Complete the following:
1: In the forum thread about commuting tires, how much did filtersweep pay for each Nokian Extreme tire?
2: Copy the commuting tires thread word for word, starting with "It is a pain" and going on through "the right track.".
3: Write the next part of the forum thread about tires for commuting, picking up right after its last sentence.

— Begin Document extract —

# Tires for commuting?



## Colin Y (Jul 1, 2008)

Hey everyone,

Just got my single speed road bike commuter up and running, just need to put on some finishing touches. I currently have some cyclocross tires on it because I figured it would be good for dirt roads and snow-plowed roads on a college campus. Is this the right conclusion that I've come to or would slicker tires still work in these adverse conditions? I want to be able to handle these conditions yet I make riding efficiency pretty high on my list of desires.

What kinds of tires do you all use when you commute?


----------



## filtersweep (Feb 4, 2004)

I guess it depends on your definition of "dirt." If that means "mud" when it rains, slicks won't be much help. On the other hand, I have no issues with using regular road tires across stretches of gravel road (but I would not want to ride miles on gravel with slicks). Likewise, on clear, snow-free streets, slicks work fine. If you have any snow, knobbies are helpful--- and with ice, studs are the only way to go. If you don't have ice, studs are a waste of energy (and studs).

There really is no ONE perfect tire that can handle everything. My slicks are slower "off-road" than knobbies, yet much faster on pavement. My studs are slower on everything in the winter--- except the ONLY way to go on ice. My solution is to have multiple wheelsets (and bikes) to accommodate the weather.


----------



## Colin Y (Jul 1, 2008)

Does anyone ever just have multiple sets of tires and interchange them on the same wheelsets? It's a cheaper way to go which is good for a college student, but I'm sure it's more prone to pinch flats and what-not...


----------



## filtersweep (Feb 4, 2004)

It is a pain in the ass--- especially if ice or weather (or mood or anything else variable enters the mix). I paid $100 each for Nokian Extremes--- and don't want to waste them on dry winter roads. Paying a few hundred for a cheap wheelset and cog is a small price to pay... and how much would a broken collar bone be worth? Even to a student? Extra wheels are always nice. You are already running single speed, which is on the right track.

— End Document extract —
— Begin Data provided —

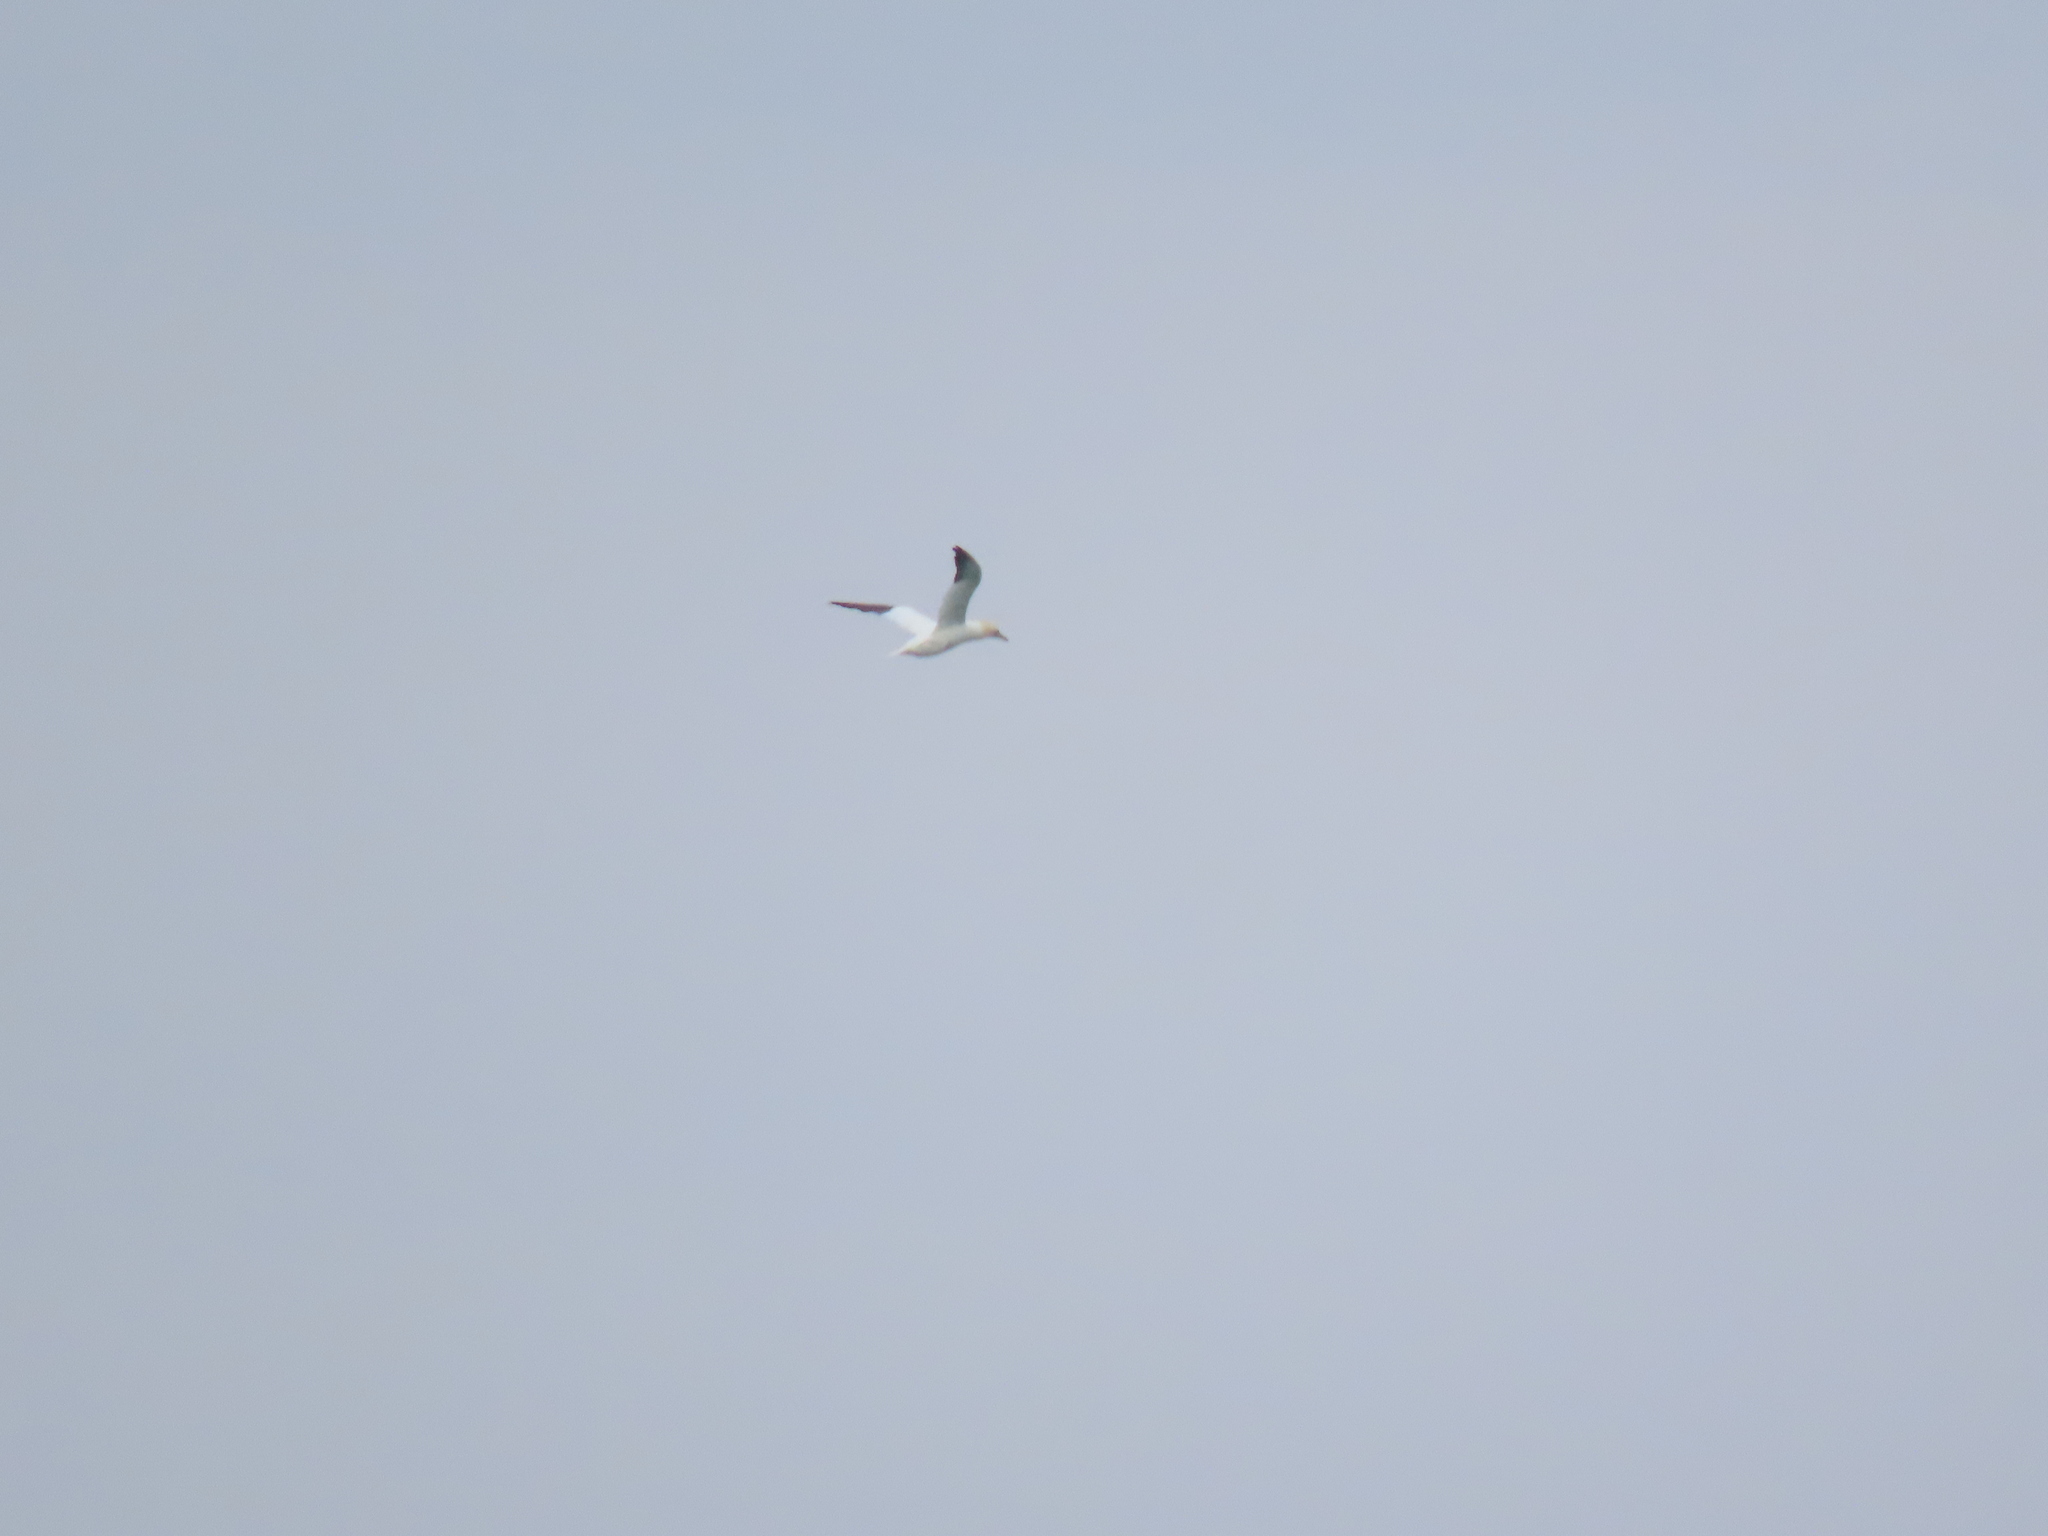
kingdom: Animalia
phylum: Chordata
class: Aves
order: Suliformes
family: Sulidae
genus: Morus
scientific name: Morus bassanus
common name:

— End Data provided —

Per-task answers:
1: $100 each.

2:
It is a pain in the ass--- especially if ice or weather (or mood or anything else variable enters the mix). I paid $100 each for Nokian Extremes--- and don't want to waste them on dry winter roads. Paying a few hundred for a cheap wheelset and cog is a small price to pay... and how much would a broken collar bone be worth? Even to a student? Extra wheels are always nice. You are already running single speed, which is on the right track.

3:
For my beater commuter, using regular road tires, I placed a wanted to buy ad in craigslist and picked up all sorts of junk people want to get rid of for building up extra wheelsets. We are talking $5 - 20 per wheel. Who cares if they match. Extra hubs? Rims---- you name it.




Colin Y said:


> Does anyone ever just have multiple sets of tires and interchange them on the same wheelsets? It's a cheaper way to go which is good for a college student, but I'm sure it's more prone to pinch flats and what-not...


----------



## qwertzy (May 25, 2005)

*I swap in the winter*

I have these http://www.bike24.com/1.php?content=8;product=1027;group=71;page=1;ID=b5efee616f0e0b9137f61b15b61dd7e6 in 700c that are a fair bit cheaper than 100$ each. I have a hybrid that I put them on and also have a fixed that I use if it's ice free in the winter. I have overlooked black ice before and it was really painfull.
With these tyres you can pump them up hard and not wear out the studs when they're not needed as they're in two rows on the side of the tyre. On ice you just let out a little air and they stick really well.
Another advantage is in the spring when you change them for slicks you feel like you're flying!


----------



## PdxMark (Feb 3, 2004)

I think Panaracer Pasela TG (Tourguard) tires are a great all-round commuting tire. They are relatively cheap, tough as heck, and ride pretty well. There's no do-everything tire for the range of applications you mentioned, but I think these are good for many commuting applications. You might be done with school before you wear out a set of these.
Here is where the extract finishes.